De Grenoble
Il est 8 heures ce lundi et pour cette rentrée, Solène Milaret est étrangement seule dans sa classe… virtuelle, puisque les lycéens (et les collégiens) ne devraient faire leur retour au bahut in real life qu’à partir du 3 mai. Les classes de maternelle et de primaire ont, elles, retrouvé l’école dès ce 26 avril. « Pourquoi je n’ai aucun élève ? », se demande, depuis son salon, l’enseignante de philosophie du lycée Emmanuel-Mounier de Grenoble, où Les Jours repassent leur bac. Son écran reste muet mais face aux leurs, les élèves de la terminale G4 s’empressent de lui envoyer des messages. « Ah, le lien ne marche pas, j’en renvoie un avec salle d’attente. » Une lycéenne appelle Solène Milaret sur son portable : « Oui, vous demandez aux autres d’être un peu patients, je vais essayer de régler le souci. »
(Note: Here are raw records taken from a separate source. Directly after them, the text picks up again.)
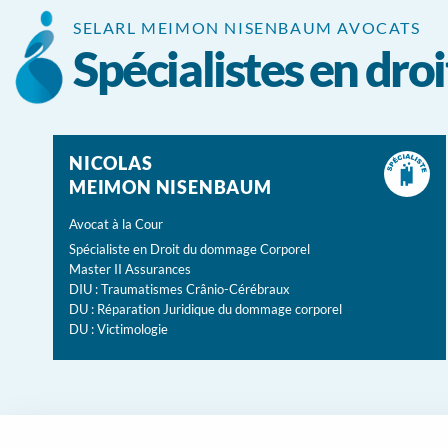
Panneau de gestion des cookies
SELARL MEIMON NISENBAUM AVOCATS
Spécialistes en dr
NICOLAS
MEIMON NISENBAUM
Avocat à la Cour
Spécialiste en Droit du dommage Corporel
Master II Assurances
DIU : Traumatismes Crânio-Cérébraux
DU : Réparation Juridique du dommage corporel
DU : Victimologie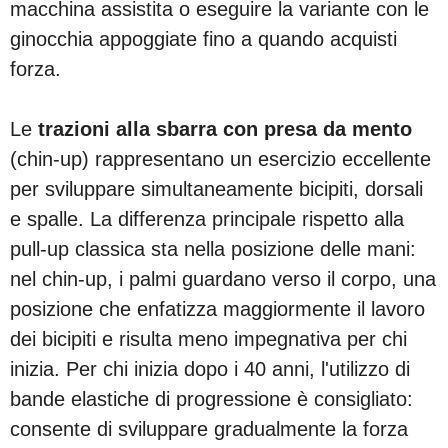
macchina assistita o eseguire la variante con le
ginocchia appoggiate fino a quando acquisti
forza.
Le
trazioni alla sbarra con presa da mento
(chin-up) rappresentano un esercizio eccellente
per sviluppare simultaneamente bicipiti, dorsali
e spalle. La differenza principale rispetto alla
pull-up classica sta nella posizione delle mani:
nel chin-up, i palmi guardano verso il corpo, una
posizione che enfatizza maggiormente il lavoro
dei bicipiti e risulta meno impegnativa per chi
inizia. Per chi inizia dopo i 40 anni, l'utilizzo di
bande elastiche di progressione è consigliato:
consente di sviluppare gradualmente la forza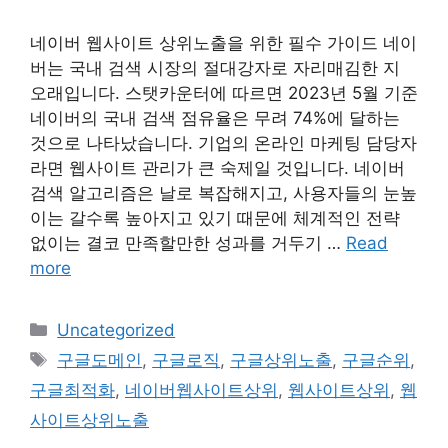
네이버 웹사이트 상위노출을 위한 필수 가이드 네이
버는 국내 검색 시장의 절대강자로 자리매김한 지
오래입니다. 스탯카운터에 따르면 2023년 5월 기준
네이버의 국내 검색 점유율은 무려 74%에 달하는
것으로 나타났습니다. 기업의 온라인 마케팅 담당자
라면 웹사이트 관리가 큰 숙제일 것입니다. 네이버
검색 알고리즘은 날로 복잡해지고, 사용자들의 눈높
이는 갈수록 높아지고 있기 때문에 체계적인 전략
없이는 결코 만족할만한 성과를 거두기 …
Read
more
Categories
Uncategorized
Tags
구글도메인
,
구글로직
,
구글상위노출
,
구글순위
,
구글최적화
,
네이버웹사이트상위
,
웹사이트상위
,
웹
사이트상위노출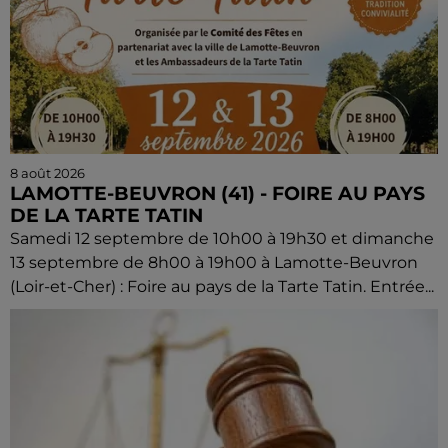
8 août 2026
LAMOTTE-BEUVRON (41) - FOIRE AU PAYS
DE LA TARTE TATIN
Samedi 12 septembre de 10h00 à 19h30 et dimanche
13 septembre de 8h00 à 19h00 à Lamotte-Beuvron
(Loir-et-Cher) : Foire au pays de la Tarte Tatin. Entrée...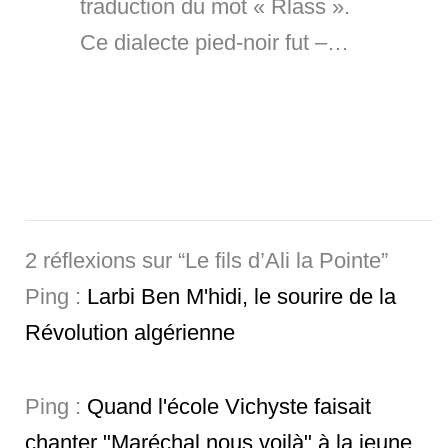
traduction du mot « Rlass ».
Ce dialecte pied-noir fut –…
2 réflexions sur “Le fils d’Ali la Pointe”
Ping :
Larbi Ben M'hidi, le sourire de la
Révolution algérienne
Ping :
Quand l'école Vichyste faisait
chanter "Maréchal nous voilà" à la jeune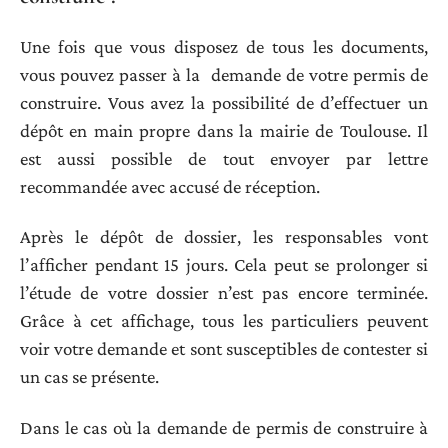
Une fois que vous disposez de tous les documents,
vous pouvez passer à la demande de votre permis de
construire. Vous avez la possibilité de d’effectuer un
dépôt en main propre dans la mairie de Toulouse. Il
est aussi possible de tout envoyer par lettre
recommandée avec accusé de réception.
Après le dépôt de dossier, les responsables vont
l’afficher pendant 15 jours. Cela peut se prolonger si
l’étude de votre dossier n’est pas encore terminée.
Grâce à cet affichage, tous les particuliers peuvent
voir votre demande et sont susceptibles de contester si
un cas se présente.
Dans le cas où la demande de permis de construire à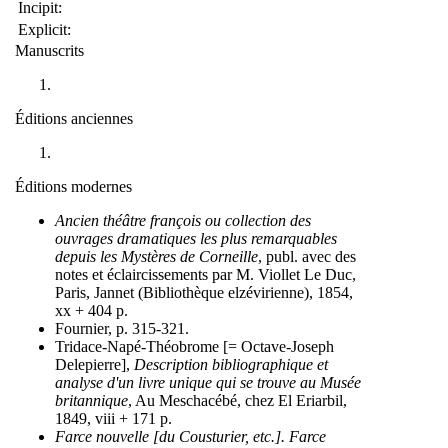
Incipit:
Explicit:
Manuscrits
Éditions anciennes
Éditions modernes
Ancien théâtre françois ou collection des
ouvrages dramatiques les plus remarquables
depuis les Mystères de Corneille
, publ. avec des
notes et éclaircissements par M. Viollet Le Duc,
Paris, Jannet (Bibliothèque elzévirienne), 1854,
xx + 404 p.
Fournier, p. 315-321.
Tridace-Napé-Théobrome [= Octave-Joseph
Delepierre],
Description bibliographique et
analyse d'un livre unique qui se trouve au Musée
britannique
, Au Meschacébé, chez El Eriarbil,
1849, viii + 171 p.
Farce nouvelle [du Cousturier, etc.]. Farce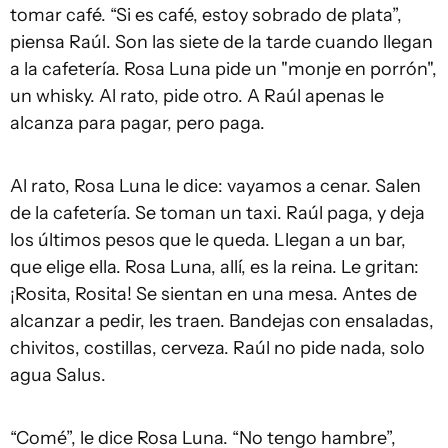
tomar café. “Si es café, estoy sobrado de plata”,
piensa Raúl. Son las siete de la tarde cuando llegan
a la cafetería. Rosa Luna pide un "monje en porrón",
un whisky. Al rato, pide otro. A Raúl apenas le
alcanza para pagar, pero paga.
Al rato, Rosa Luna le dice: vayamos a cenar. Salen
de la cafetería. Se toman un taxi. Raúl paga, y deja
los últimos pesos que le queda. Llegan a un bar,
que elige ella. Rosa Luna, allí, es la reina. Le gritan:
¡Rosita, Rosita! Se sientan en una mesa. Antes de
alcanzar a pedir, les traen. Bandejas con ensaladas,
chivitos, costillas, cerveza. Raúl no pide nada, solo
agua Salus.
“Comé”, le dice Rosa Luna. “No tengo hambre”,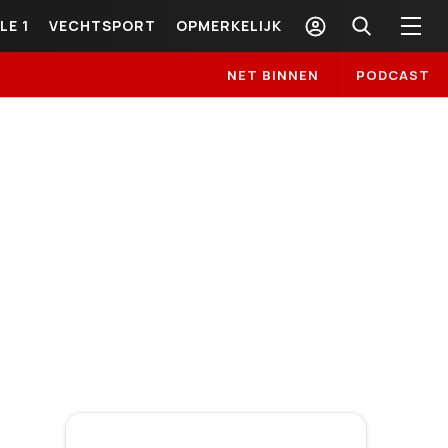
LE 1
VECHTSPORT
OPMERKELIJK
NET BINNEN
PODCAST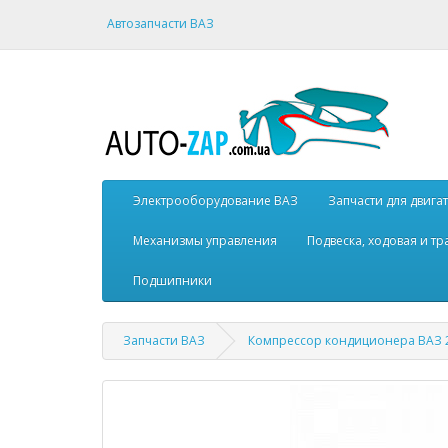
Автозапчасти ВАЗ
Электрооборудование ВАЗ
Запчасти для двига
Механизмы управления
Подвеска, ходовая и т
Подшипники
Запчасти ВАЗ
Компрессор кондиционера ВАЗ 21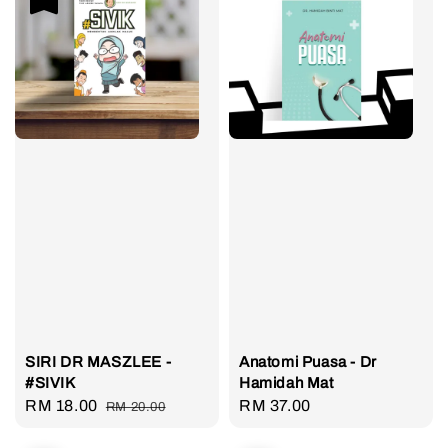
SIRI DR MASZLEE -
Anatomi Puasa - Dr
#SIVIK
Hamidah Mat
Sale
RM 18.00
Regular
Regular
RM 37.00
RM 20.00
price
price
price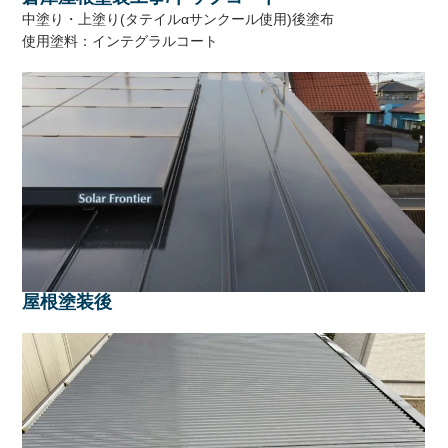
中塗り・上塗り(タテイルαサンクール使用)後塗布
使用塗料：インテグラルコート
屋根塗装後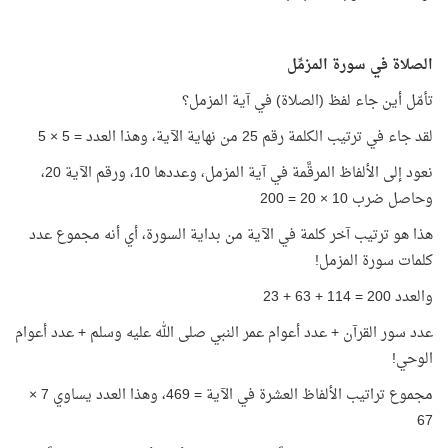
الصلاة في سورة المزمِّل
تأمّل أين جاء لفظ (الصلاة) في آية المزمل؟
لقد جاء في ترتيب الكلمة رقم 25 من نهاية الآية، وهذا العدد = 5 × 5
نعود إلى الألفاظ المرقَّمة في آية المزمل، وعددها 10، ورقم الآية 20،
وحاصل ضرب 10 × 20 = 200
هذا هو ترتيب آخر كلمة في الآية من بداية السورة، أي أنه مجموع عدد
كلمات سورة المزمل!
والعدد 200 = 114 + 63 + 23
عدد سور القرآن + عدد أعوام عمر النبي صلى الله عليه وسلم + عدد أعوام
الوحي!
مجموع تراتيب الألفاظ العشرة في الآية = 469، وهذا العدد يساوي 7 ×
67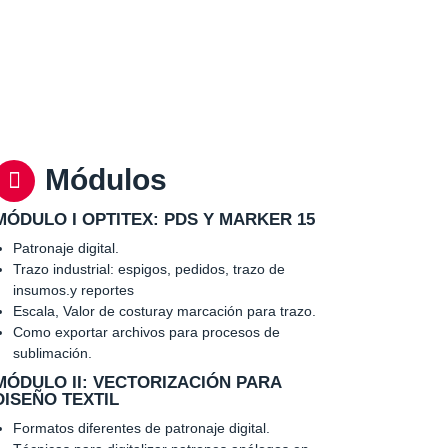
Módulos
MÓDULO I OPTITEX: PDS Y MARKER 15
Patronaje digital.
Trazo industrial: espigos, pedidos, trazo de
insumos.y reportes
Escala, Valor de costuray marcación para trazo.
Como exportar archivos para procesos de
sublimación.
MÓDULO II: VECTORIZACIÓN PARA
DISEÑO TEXTIL
Formatos diferentes de patronaje digital.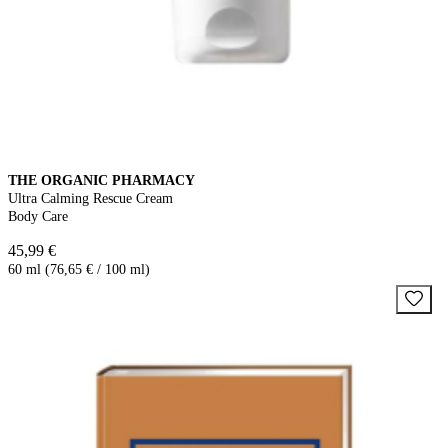
THE ORGANIC PHARMACY
Ultra Calming Rescue Cream
Body Care
45,99 €
60 ml (76,65 € / 100 ml)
Le tour est joué à 8 h 11 : « Bonjour tout le monde, est-ce que quelqu’un m’entend ?, lance la prof. Yvan, je vois que vous essayez de prendre la parole mais je ne sais pas comment vous la donner… Attendez… À partir de maintenant, vous devez pouvoir partager l’audio, la vidéo et intervenir sur le tchat, est-ce le cas ? Pas de souci, Ichrak, si vous n’avez pas de micro. » En un an de Covid, l’institution du télétravail a vulgarisé cette espèce de langage technico-ésotérique aux mimiques surjouées de la visioconférence. Et ce nouveau rituel de communication est devenu par la force des choses un mode d’enseignement de fortune.
« Excusez-moi pour le petit contretemps, mais je pense qu’on n’est pas les seuls à se connecter ce matin », poursuit Solène Milaret, après avoir demandé à ses élèves s’ils vont bien et récolté une guirlande de pouces levés.